A reta final para a entrega da declaração do Imposto de Renda exige atenção redobrada dos contribuintes. O prazo estabelecido pela Receita Federal do Brasil vai até 29 de maio, e a expectativa é de que mais de 44 milhões de declarações sejam enviadas.
Apesar disso, milhões de brasileiros ainda enfrentam um problema recorrente: cair na chamada “malha fina”, geralmente por erros simples, faltas ou inconsistências nas informações prestadas.
Com sistemas cada vez mais modernos e integrados, o Fisco cruza dados automaticamente com bancos, empresas, operadoras de cartão, instituições de ensino e saúde, além de plataformas digitais.
Isso significa que qualquer divergência pode ser rapidamente identificada e as consequências vão desde atrasos na restituição até multas.
Atenção total à declaração de rendimentos
Um dos erros mais comuns e mais graves é esconder rendimentos, mesmo que sejam considerados “pequenos”. A Receita tem acesso a diversas fontes de informação, incluindo movimentações bancárias, PIX, ganhos como autônomo e até rendas de dependentes.
Ignorar qualquer entrada financeira pode gerar inconsistências imediatas. Por isso, o ideal é declarar absolutamente tudo: salários, freelas, aluguéis, investimentos e outros ganhos eventuais.
Deduções exigem comprovação rigorosa
As deduções podem reduzir o valor do imposto a pagar ou aumentar a restituição, mas só devem ser utilizadas quando há documentação válida. Despesas médicas, por exemplo, estão entre as mais fiscalizadas.
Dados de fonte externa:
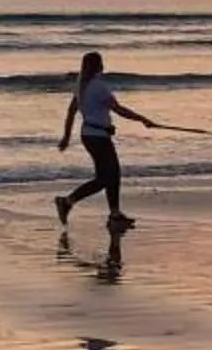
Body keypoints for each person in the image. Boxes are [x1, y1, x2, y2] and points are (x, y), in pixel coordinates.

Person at [57, 49, 156, 229]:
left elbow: (71, 112)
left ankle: (115, 214)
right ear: (99, 66)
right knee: (105, 178)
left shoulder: (81, 86)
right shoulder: (98, 87)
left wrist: (66, 137)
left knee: (113, 175)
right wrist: (143, 119)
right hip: (98, 137)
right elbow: (118, 109)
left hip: (90, 134)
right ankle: (67, 201)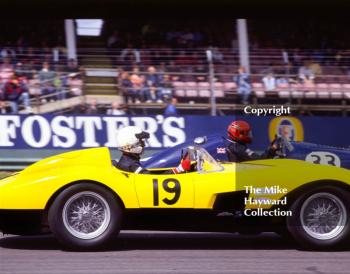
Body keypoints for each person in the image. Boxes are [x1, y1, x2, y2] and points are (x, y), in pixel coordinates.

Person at [114, 126, 191, 174]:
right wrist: (178, 170)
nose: (143, 145)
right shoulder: (132, 166)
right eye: (141, 142)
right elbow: (151, 179)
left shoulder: (128, 161)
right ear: (131, 144)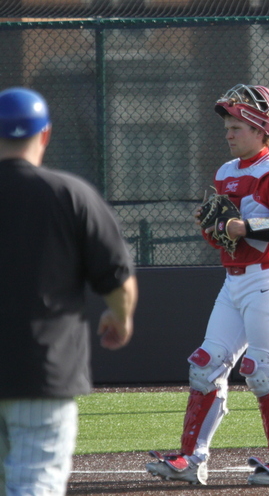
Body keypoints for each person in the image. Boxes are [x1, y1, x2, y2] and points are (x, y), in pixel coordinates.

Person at [146, 84, 269, 486]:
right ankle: (191, 459)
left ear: (262, 130)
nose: (229, 134)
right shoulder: (226, 172)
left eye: (237, 127)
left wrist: (242, 226)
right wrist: (213, 228)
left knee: (263, 371)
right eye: (228, 127)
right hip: (234, 280)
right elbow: (223, 236)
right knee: (205, 365)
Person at [0, 87, 138, 495]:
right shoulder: (70, 193)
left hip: (39, 374)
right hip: (42, 373)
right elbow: (118, 280)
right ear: (45, 134)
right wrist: (120, 318)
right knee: (34, 482)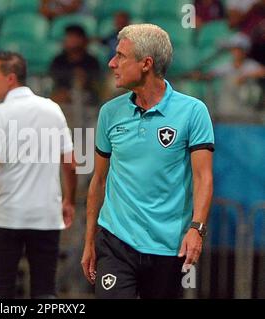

Recibos falsos, valores inflados ou despesas não comprovadas são facilmente detectados pelo cruzamento de dados. O mesmo vale para gastos com educação e pensão alimentícia. A regra é simples: só declare o que puder comprovar com documentos legítimos.
Revisão minuciosa antes do envio
Erros de digitação parecem inofensivos, mas podem gerar grandes transtornos. Um CPF incorreto, um número de conta errado ou um valor digitado a mais já é suficiente para reter a declaração.
Antes de enviar, revise cuidadosamente cada campo. Verifique os informes de rendimento, dados dos dependentes, valores declarados e informações bancárias. Essa etapa pode parecer simples, mas faz toda a diferença para evitar pendências futuras.
Organização
Deixar tudo para a última hora aumenta significativamente as chances de erro. O ideal é reunir com antecedência todos os documentos necessários: informes de salários, extratos bancários, comprovantes de despesas e documentos de bens.
Uma boa organização não só facilita o preenchimento como também reduz o risco de esquecer informações importantes.
Tecnologia da Receita está mais rigorosa
Com o avanço tecnológico, a Receita Federal ampliou sua capacidade de fiscalização. Hoje, praticamente todas as movimentações financeiras relevantes são monitoradas.
Isso inclui operações com cartões de crédito, transferências via PIX, compra e venda de bens, investimentos e até rendimentos obtidos em plataformas digitais. Ou seja: tentar “passar despercebido” já não é uma estratégia viável e pode sair caro.
Consequências de cair na malha fina
Quem tem a declaração retida precisa apresentar documentos que comprovem as informações prestadas. Enquanto isso, a restituição fica bloqueada.
Além disso, podem ser aplicadas multas e juros caso seja identificado erro ou tentativa de omissão. Em casos mais graves, o contribuinte pode até responder por sonegação.
Manter registros organizados ao longo do ano facilita o processo. Adotar esse hábito reduz riscos, evita estresse e garante mais tranquilidade na hora de prestar contas ao Fisco.